The group I presently run decided early that they wanted to run a sort of loose paramilitary outfit. This is their first time playing and my first time GMing...well, anything.
The book itself is wonderfully bound and detailed. The art is wonderfully engaging and lightens up what can otherwise be a terribly dreary read chock full of statistics and text-walls (a la D20 system books.) It contains some great images of weapon schematics to give GMs and players a better idea of what it is they will be getting their hands on. It's new rule sets are a little vague on occasion, but that's fairly normal for such an abstract narrative focus game.
This is a GREAT. Book for medium-heavy combat oriented groups. Even if a group isnt focused in such a way, the resources provided here are largely helpful to ideas on theme. It also helps detail mercenary groups who may be working against the PCs, so even if a GMs players arent currently focusing on getting into big trouble, trouble may find them. It also helps lay out the RP elements for prospective Hired Guns and other mercenary types that do not conform to the class. It has a large selection of new near-military grade weapons, explosives (for which new rules have been outlined) and assault ships.

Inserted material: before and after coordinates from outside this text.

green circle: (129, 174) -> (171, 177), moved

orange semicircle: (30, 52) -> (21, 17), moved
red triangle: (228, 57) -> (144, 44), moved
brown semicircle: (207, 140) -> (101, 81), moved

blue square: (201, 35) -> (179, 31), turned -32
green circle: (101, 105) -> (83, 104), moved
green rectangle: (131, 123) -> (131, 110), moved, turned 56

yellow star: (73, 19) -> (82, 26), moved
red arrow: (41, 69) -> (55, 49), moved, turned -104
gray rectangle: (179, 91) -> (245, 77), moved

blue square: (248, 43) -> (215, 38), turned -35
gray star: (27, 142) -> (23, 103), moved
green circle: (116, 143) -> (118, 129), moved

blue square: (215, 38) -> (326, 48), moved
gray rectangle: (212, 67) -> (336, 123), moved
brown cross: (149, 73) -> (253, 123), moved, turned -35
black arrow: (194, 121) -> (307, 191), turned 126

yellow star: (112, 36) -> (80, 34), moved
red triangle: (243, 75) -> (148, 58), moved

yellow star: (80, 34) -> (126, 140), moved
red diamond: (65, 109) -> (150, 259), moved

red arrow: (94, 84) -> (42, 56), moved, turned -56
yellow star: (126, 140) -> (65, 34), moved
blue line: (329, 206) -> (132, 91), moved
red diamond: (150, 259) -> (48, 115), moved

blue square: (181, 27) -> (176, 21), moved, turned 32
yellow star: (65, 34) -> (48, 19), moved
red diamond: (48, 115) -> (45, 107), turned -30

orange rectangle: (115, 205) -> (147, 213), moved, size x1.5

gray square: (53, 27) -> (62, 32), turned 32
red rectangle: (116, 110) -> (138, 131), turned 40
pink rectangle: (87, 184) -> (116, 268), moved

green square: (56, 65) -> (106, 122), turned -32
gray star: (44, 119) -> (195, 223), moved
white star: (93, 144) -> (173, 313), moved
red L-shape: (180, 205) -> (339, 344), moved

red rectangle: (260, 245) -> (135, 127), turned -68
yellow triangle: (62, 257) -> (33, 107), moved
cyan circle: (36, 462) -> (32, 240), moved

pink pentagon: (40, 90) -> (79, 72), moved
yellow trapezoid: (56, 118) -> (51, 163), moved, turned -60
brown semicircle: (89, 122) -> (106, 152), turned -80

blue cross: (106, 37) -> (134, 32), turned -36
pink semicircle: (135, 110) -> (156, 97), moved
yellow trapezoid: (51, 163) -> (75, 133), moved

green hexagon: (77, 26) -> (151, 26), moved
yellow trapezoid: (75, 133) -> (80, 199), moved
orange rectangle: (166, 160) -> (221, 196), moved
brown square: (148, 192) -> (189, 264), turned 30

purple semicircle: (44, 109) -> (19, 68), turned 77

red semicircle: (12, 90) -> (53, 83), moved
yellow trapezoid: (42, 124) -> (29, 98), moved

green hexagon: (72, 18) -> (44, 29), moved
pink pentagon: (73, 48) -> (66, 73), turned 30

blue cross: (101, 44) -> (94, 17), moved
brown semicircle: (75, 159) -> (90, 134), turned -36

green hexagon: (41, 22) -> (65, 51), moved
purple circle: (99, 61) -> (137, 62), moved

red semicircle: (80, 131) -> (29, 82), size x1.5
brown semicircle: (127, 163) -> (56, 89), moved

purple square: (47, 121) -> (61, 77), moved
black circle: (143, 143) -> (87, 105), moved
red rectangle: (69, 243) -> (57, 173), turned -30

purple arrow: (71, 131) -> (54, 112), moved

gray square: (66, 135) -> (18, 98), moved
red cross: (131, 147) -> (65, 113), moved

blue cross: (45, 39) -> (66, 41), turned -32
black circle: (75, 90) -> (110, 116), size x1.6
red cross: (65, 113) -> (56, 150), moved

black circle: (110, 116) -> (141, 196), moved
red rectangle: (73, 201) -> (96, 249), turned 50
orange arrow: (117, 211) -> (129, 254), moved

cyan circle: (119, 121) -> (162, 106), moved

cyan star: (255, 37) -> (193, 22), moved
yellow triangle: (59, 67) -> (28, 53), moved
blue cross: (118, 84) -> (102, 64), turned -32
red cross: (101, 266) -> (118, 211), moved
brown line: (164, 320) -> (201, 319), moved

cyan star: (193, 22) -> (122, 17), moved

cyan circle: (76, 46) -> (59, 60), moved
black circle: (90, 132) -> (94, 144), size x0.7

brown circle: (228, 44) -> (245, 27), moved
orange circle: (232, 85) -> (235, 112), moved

One or two introduced elements are incredibly overpowered or, at the very least, raise difficult questions about their limitations. One of the mods in particular allows players to fire a weapon without using hands but does not identify whether it counts as a second or even third weapon in the case of attacking.
But really the biggest problem with both class books so far has been the infamous signature abilities. These range from nearly useless to absolutely narrative breaking, inducing instant, unstoppable mass-slaughter or near invincibility in the case of the HG. That however is my only real complaint, and it is entirely optional. I and my players decided to strike the purchase of the abilities on the grounds that they were severely overpowered for the most part.